As the antithesis of shame, pride (see Gould 2009; Scheff 2003) was one way to neutralize the
slut-shaming discourse. For example, in an email listserv debate over the presence of a film crew
at an upcoming romance-writer conference, one writer expressed concern about being captured
on film and “outed” to work colleagues as an erotic romance author. Another writer responded
with her opposing views:
I’m tired of romance writers not taking pride in their writing….If you risk your day job by
the work you write, that’s an issue you stepped right into [that you] need to…remedy by
either changing your day job or the genre you write. By not stepping forward and proudly
proclaiming [that] we write the most popular genre of fiction, we are only helping to
perpetuate the “it’s dirty” attitude of ignorant people.
Developing a more critical stance toward the broader cultural shame associated with sex allowed
writers to contest the shame-deficient identities they felt outsiders applied to them.
14
Though showing pride was effective, writers’ realization that sexual shame is
disproportionately aimed at women significantly strengthened their ability to contest it. One
author of erotic romance explained on a website how she tried to handle shaming messages from
outsiders:
So many of my author colleagues are…proud to announce that you write erotic romance…
and damn, do I envy you.…You don’t qualify the statement by [labeling your work] “trashy”
or “smut” or “porn.”…I don’t want to qualify what I write when asked.…I need to stop
preemptively apologizing. Because beneath that puritanical bullshit is a woman who is damn
proud of what she does….[A]s a feminist, I am not inwardly ashamed at all, and if someone
takes it upon themselves to try to make me feel uncomfortable, that speaks to their character,
not mine.

= Material provided =

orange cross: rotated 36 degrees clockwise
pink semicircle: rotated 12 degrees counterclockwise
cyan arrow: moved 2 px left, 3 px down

= Problem A =
In the excerpt on romance writers and shame, what was the email listserv debate about?
= Problem B =
Set down the part of the excerpt on romance writers and shame between "As the antithesis" and "of ignorant people.", inclusive.
= Problem C =
According to the excerpt on romance writers and shame, why did the writer on the listserv think romance writers should proudly say they write the most popular genre of fiction?

= Written answer A =
The presence of a film crew at an upcoming romance-writer conference.

= Written answer B =
As the antithesis of shame, pride (see Gould 2009; Scheff 2003) was one way to neutralize the
slut-shaming discourse. For example, in an email listserv debate over the presence of a film crew
at an upcoming romance-writer conference, one writer expressed concern about being captured
on film and “outed” to work colleagues as an erotic romance author. Another writer responded
with her opposing views:
I’m tired of romance writers not taking pride in their writing….If you risk your day job by
the work you write, that’s an issue you stepped right into [that you] need to…remedy by
either changing your day job or the genre you write. By not stepping forward and proudly
proclaiming [that] we write the most popular genre of fiction, we are only helping to
perpetuate the “it’s dirty” attitude of ignorant people.

= Written answer C =
The writer said that not stepping forward and proudly saying so only helps perpetuate the "it's dirty" attitude of ignorant people.